People seemed to feel a sense of helplessness in the face of evil. It’s not yet clear why Mateen committed the attacks, though initial evidence suggests the answer is complicated: the pledge to ISIS suggests the crimes were motivated by faith, yet Mateen’s father said homophobia, not religion, was the more likely cause. Gun control, immigration policies, and the war on ISIS are accessible policy proposals—they represent an instinct to explain and solve violence that defies logic.
And yet, the more difficult problems are ones of ideology and culture. On Twitter, The New York Times’ Rukmini Callimachi discussed the way ISIS has encouraged “lone wolf” attacks, providing templates for hostage-taking and martyrdom. It’s a decentralized call to violence—anyone with social-media access can follow the group’s writings and decide to take up the cause themselves.
And many American conservatives have widely condemned these murders, but some have also been at the forefront of rhetoric against same-sex marriage and bathroom restrictions. Mara Keisling, the head of the National Center for Transgender Equality, said in an interview that this kind of rhetoric creates a culture of fear.
She pointed to an April tweet from Anita Staver, the head of the conservative legal-advocacy organization Liberty Counsel, who said she would bring a “Glock .45 to the ladies room” because of the transgender-bathrooms issue in North Carolina. “We’re creating a super-heated environment here,” Keisling said. “People are calling us predators. It is not surprising that some unstable people are going to think something of that.”
Griffin, the head of the HRC, argued it this way in his statement on Sunday:
Let’s get one thing clear. And this is what disgusts me most about this whole tragedy. The maniac who did this was somehow conditioned to believe that LGBT people deserve to be massacred. And he wasn’t just hearing these messages from ISIL. He was hearing it from politicians and radical anti-LGBT extremists here in our own country. Every time we see legislation that puts a target on the back of LGBT people; every time a preacher spews hate from the pulpit; every time a county clerk says that acknowledging our relationships violates her “religious beliefs”—it sends a signal that LGBT people should be treated differently, and worse.
“No one is born hating,” he added in an interview. “One is taught to hate.”

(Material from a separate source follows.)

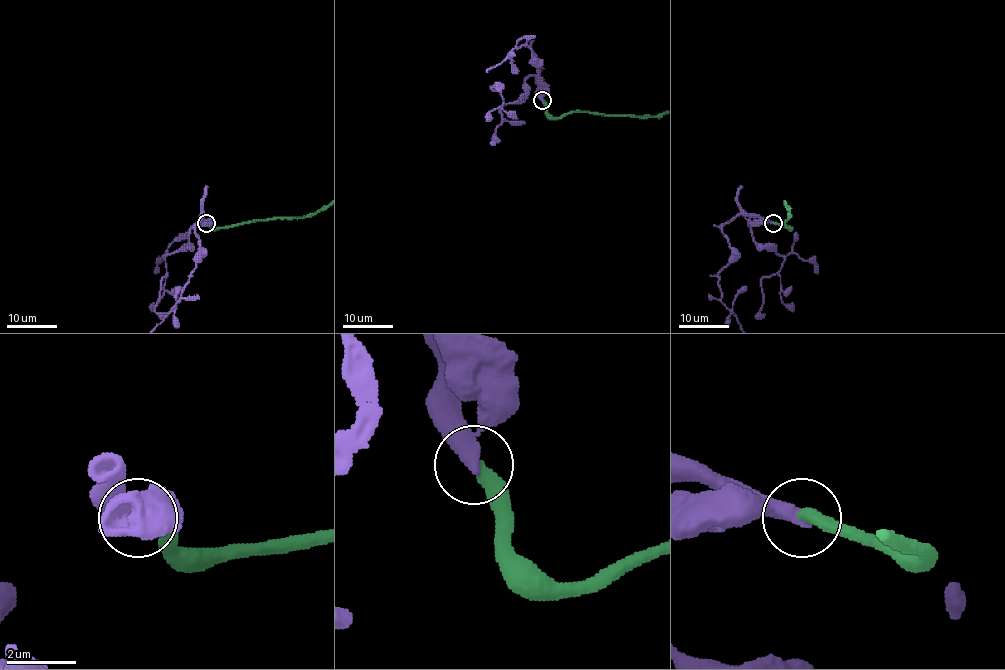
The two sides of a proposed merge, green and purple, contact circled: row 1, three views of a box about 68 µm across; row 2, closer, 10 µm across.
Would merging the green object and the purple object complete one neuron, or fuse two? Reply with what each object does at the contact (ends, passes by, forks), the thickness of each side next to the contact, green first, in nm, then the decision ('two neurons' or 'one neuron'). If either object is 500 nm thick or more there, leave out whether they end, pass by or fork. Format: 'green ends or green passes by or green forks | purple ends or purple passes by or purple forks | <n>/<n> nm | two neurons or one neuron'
green ends | purple passes by | 400/360 nm | one neuron

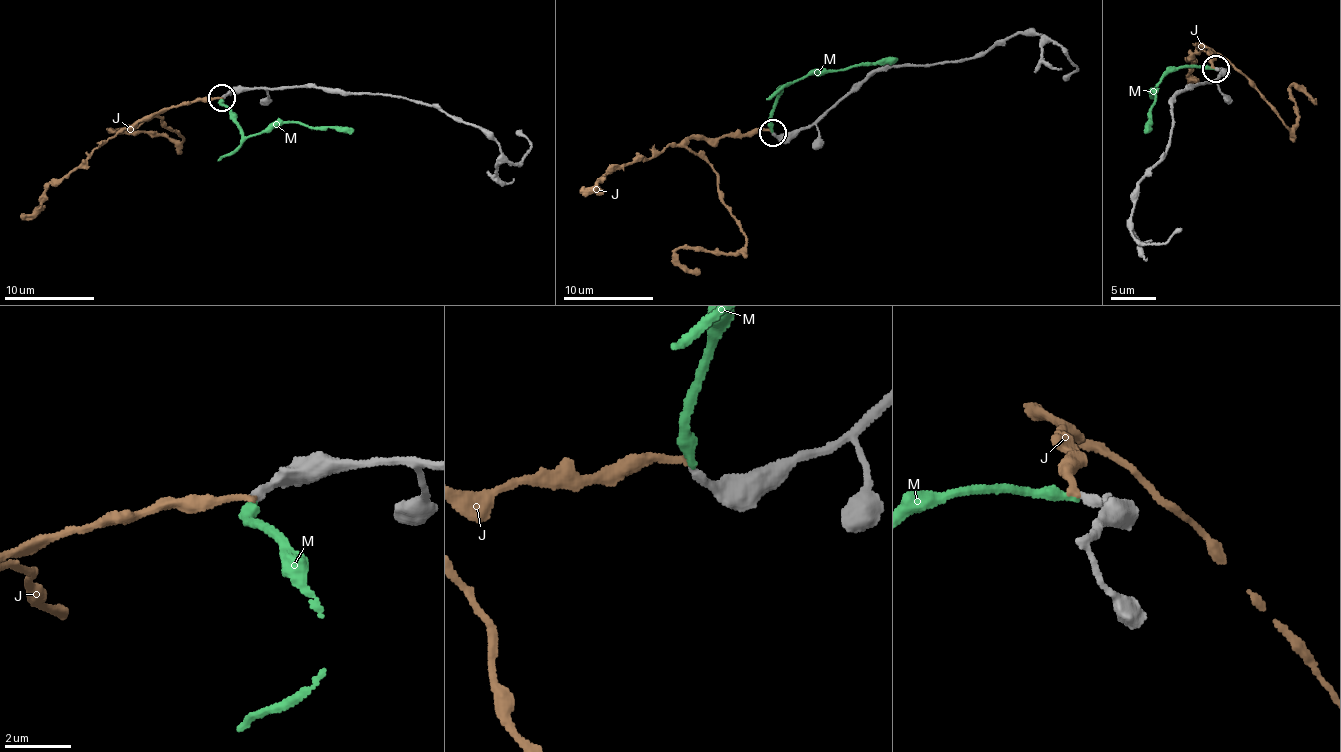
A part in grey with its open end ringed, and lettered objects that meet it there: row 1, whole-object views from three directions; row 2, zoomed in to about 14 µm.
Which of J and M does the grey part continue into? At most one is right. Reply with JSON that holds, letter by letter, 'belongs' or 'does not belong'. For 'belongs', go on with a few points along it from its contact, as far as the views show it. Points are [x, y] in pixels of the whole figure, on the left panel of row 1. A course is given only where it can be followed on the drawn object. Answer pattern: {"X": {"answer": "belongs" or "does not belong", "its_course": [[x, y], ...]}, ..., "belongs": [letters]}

Everyday aspects of culture are the most difficult to change. That is particularly true of these attacks, because they touch so many different communities. The scale of violence against Orlando’s LGBT community is an outlier, but not uncommon; sexual orientation is the second-largest motivator of hate crimes in the United States. Brenda Abdelall, a program director at the legal-advocacy organization Muslim Advocates, said she expects possible retaliation against the Muslim community as a result of the Orlando attacks. “Unfortunately, it is also the month of Ramadan, and historically, there has always been a spike in hate crimes during the month of Ramadan,” she said. And as Janet Murgia, the president and CEO of the National Council of La Raza, said during the HRC press conference on Sunday, the violence affected Latinos as well: The LGBT and Latino “communities came together last evening at the club’s weekly Latin night,” she said. “But that night of celebration and of unity was shattered.”
Sunday was only the first day after the attacks—mostly a time for grieving and pause. Calls for gun control and action against ISIS will likely get louder in the coming days. They represent a country’s attempt to fix a layered set of cultural and policy failures in the face of almost certain conflict ahead.